Re: [PATCH v2 12/12] mm/vmscan: unify writeback reclaim statistic and throttling
From: Kairui Song
Date: Wed Apr 01 2026 - 22:58:00 EST
On Wed, Apr 01, 2026 at 07:39:03PM +0800, Shakeel Butt wrote:
> On Sun, Mar 29, 2026 at 03:52:38AM +0800, Kairui Song via B4 Relay wrote:
> > From: Kairui Song <kasong@xxxxxxxxxxx>
> >
> > Currently MGLRU and non-MGLRU handle the reclaim statistic and
> > writeback handling very differently, especially throttling.
> > Basically MGLRU just ignored the throttling part.
> >
> > Let's just unify this part, use a helper to deduplicate the code
> > so both setups will share the same behavior. Also remove the
> > folio_clear_reclaim in isolate_folio which was actively invalidating
> > the congestion control. PG_reclaim is now handled by shrink_folio_list,
> > keeping it in isolate_folio is not helpful.
> >
> > Test using following reproducer using bash:
> >
> > echo "Setup a slow device using dm delay"
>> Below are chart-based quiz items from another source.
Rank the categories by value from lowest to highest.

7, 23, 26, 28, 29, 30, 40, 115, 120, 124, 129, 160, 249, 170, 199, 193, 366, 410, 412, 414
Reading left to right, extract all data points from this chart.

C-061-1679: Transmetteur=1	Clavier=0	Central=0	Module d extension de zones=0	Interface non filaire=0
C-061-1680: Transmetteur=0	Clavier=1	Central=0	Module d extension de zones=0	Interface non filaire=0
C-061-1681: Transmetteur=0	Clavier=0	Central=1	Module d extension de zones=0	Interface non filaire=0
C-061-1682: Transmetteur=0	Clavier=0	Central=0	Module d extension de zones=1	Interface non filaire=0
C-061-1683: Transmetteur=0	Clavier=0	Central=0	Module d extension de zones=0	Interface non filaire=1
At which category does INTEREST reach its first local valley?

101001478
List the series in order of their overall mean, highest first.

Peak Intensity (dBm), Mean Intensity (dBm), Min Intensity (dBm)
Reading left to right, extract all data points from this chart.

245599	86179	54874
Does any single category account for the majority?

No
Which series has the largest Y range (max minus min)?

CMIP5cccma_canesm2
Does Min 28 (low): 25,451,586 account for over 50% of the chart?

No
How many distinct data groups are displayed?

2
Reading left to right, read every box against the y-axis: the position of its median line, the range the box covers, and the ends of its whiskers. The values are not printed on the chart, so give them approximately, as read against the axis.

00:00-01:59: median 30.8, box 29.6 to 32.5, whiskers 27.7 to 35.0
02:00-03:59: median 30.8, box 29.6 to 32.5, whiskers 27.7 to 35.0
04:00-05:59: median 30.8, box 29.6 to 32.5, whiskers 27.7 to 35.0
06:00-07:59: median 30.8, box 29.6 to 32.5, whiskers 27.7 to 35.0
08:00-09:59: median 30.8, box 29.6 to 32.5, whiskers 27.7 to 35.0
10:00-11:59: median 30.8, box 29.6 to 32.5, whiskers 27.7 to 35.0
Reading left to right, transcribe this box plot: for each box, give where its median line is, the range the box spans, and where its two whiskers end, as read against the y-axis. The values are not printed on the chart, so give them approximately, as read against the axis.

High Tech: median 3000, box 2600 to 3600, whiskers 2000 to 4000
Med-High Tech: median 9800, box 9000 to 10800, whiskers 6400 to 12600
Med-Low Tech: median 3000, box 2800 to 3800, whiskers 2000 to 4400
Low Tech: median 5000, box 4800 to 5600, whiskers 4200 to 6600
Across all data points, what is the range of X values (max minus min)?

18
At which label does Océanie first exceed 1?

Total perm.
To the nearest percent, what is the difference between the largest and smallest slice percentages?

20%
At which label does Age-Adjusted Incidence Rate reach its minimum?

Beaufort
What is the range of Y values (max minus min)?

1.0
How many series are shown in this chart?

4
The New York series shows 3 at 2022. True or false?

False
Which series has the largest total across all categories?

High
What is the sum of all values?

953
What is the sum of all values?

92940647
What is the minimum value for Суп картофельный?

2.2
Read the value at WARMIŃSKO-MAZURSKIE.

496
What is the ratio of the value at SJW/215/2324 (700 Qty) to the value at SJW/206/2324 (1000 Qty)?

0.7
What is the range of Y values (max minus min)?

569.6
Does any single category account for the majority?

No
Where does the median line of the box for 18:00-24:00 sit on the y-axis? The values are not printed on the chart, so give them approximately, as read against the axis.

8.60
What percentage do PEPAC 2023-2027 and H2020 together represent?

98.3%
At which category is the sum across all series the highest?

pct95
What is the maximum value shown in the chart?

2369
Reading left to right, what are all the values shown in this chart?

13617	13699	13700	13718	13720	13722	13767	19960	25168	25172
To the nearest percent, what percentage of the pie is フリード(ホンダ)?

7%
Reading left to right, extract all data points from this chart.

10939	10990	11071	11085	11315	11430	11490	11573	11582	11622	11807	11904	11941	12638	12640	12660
> > dd if=/dev/zero of=/var/tmp/backing bs=1M count=2048
> > LOOP=$(losetup --show -f /var/tmp/backing)
> > mkfs.ext4 -q $LOOP
> > echo "0 $(blockdev --getsz $LOOP) delay $LOOP 0 0 $LOOP 0 1000" | \
> > dmsetup create slow_dev
> > mkdir -p /mnt/slow && mount /dev/mapper/slow_dev /mnt/slow
> >
> > echo "Start writeback pressure"
> > sync && echo 3 > /proc/sys/vm/drop_caches
> > mkdir /sys/fs/cgroup/test_wb
> > echo 128M > /sys/fs/cgroup/test_wb/memory.max
> > (echo $BASHPID > /sys/fs/cgroup/test_wb/cgroup.procs && \
> > dd if=/dev/zero of=/mnt/slow/testfile bs=1M count=192)
> >
> > echo "Clean up"
> > echo "0 $(blockdev --getsz $LOOP) error" | dmsetup load slow_dev
> > dmsetup resume slow_dev
> > umount -l /mnt/slow && sync
> > dmsetup remove slow_dev
> >
> > Before this commit, `dd` will get OOM killed immediately if
> > MGLRU is enabled. Classic LRU is fine.
> >
> > After this commit, congestion control is now effective and no more
>
> What do you mean by congestion control here?
This particular case demostrated here is VMSCAN_THROTTLE_CONGESTED so
I described it as "congestion control", may I'll just say throttling to
avoid confusion, it's not limited to that.
>
> > spin on LRU or premature OOM.
> >
> > Stress test on other workloads also looking good.
> >
> > Suggested-by: Chen Ridong <chenridong@xxxxxxxxxxxxxxx>
> > Signed-off-by: Kairui Song <kasong@xxxxxxxxxxx>
>
> There is still differences for global and kswapd reclaim in the shrink_node()
> like kswapd throttling and congestion state management and throttling. Any plan
> to unify them?
Of course. Let fix it step by step, this series is pretty long already.
I originally plan to put this patch in a later series, but as Ridong
pointed out leaving these counter updated but unused looks really
ugly. And this fix is clean and easily to understand I think.